Sophos chief urges global antispam effort

By Aloysius Choong, ZDNet Asia
Monday, May 31, 2004 07:44 PM
SINGAPORE--"Shoot all spammers," said Jan Hruska.

For the CEO and co-founder of antispam and antivirus company Sophos, this would be the panacea to spam--in the ideal world, at least.

In the real world, however, the solution is much less straightforward. It is particularly thorny in the area of legislation, where worldwide--and not just national--initiatives are necessary, he said.

"We are in dire need of more international agreements," suggested Hruska. "It is possible to have spam legislation in Singapore. But if spam is sent from China or Korea or somewhere else, then legislation (here) won't do very much."

In Singapore for the launch of the Sophos Small Business Suite, an antispam and antivirus software package for the mid-market, Hruska was skeptical about the "opt-out" method favored by Singapore's Infocomm Development Authority. This system, outlined in a set of proposals last week, allows companies to send unsolicited commercial e-mail, provided messages come with instructions for users to remove themselves from mailing lists. The method is also adopted in US, Japan and Korea.

"Our opinion is that legislation in the form we see in US--the opt-out method--is probably going to increase spam, rather than decrease it," he argued.

Furthermore, the IDA proposals could present some problems for the courts, he said.

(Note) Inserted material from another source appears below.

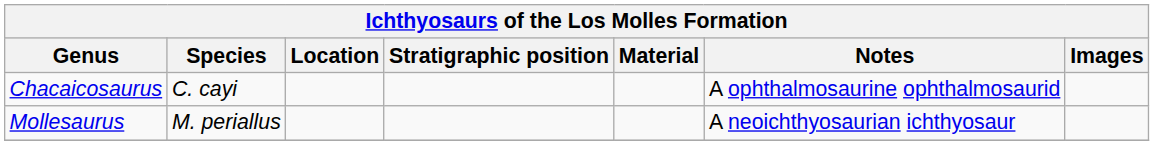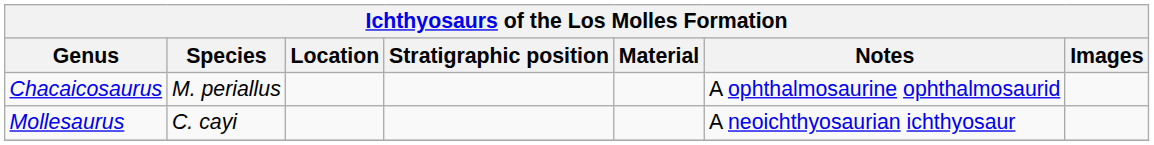Chacaicosaurus | Species: C. cayi -> M. periallus
Mollesaurus | Species: M. periallus -> C. cayi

"I think it's going to make some lawyers quite rich," he quipped. "Because it will be up to the courts to interpret whether messages are spam or not." This difficulty is magnified, he added, because the definition of "spam" is a "constantly moving target".

"Something containing the word Viagra is not spam for Pfizer," he said. "For you and me, it is."

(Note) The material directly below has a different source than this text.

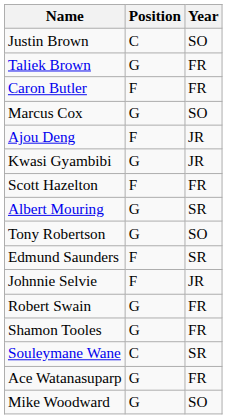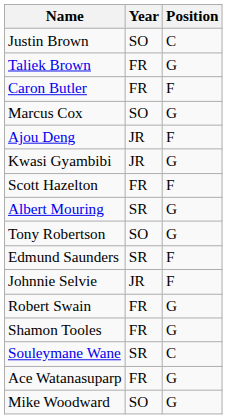columns swapped: Position <-> Year
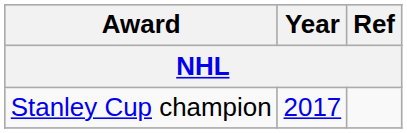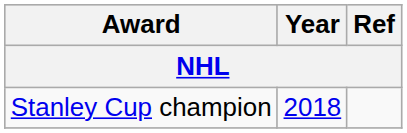Stanley Cup champion | Year: 2017 -> 2018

In the long run, he believes that governments should make it "computationally expensive" for spammers by using encryption technology for messages.

"Every e-mail that you send would cost one minute of computer time," he said. "If you are a legitimate user, you may spend a minute to send an e-mail, which is acceptable. But for a spammer to send 100 million e-mails, he would have to spend 100 million minutes."

However, he concedes that this solution would again require a lot of standardization and international agreements before it can be implemented.

Meanwhile, he predicts more and more spam, and with increasing sophistication.

"Perhaps (we'll have) spam that doesn't say Viagra, but has Viagra as a graphic," he said. "These are not subject to simple lexical analysis but use various obfuscation techniques."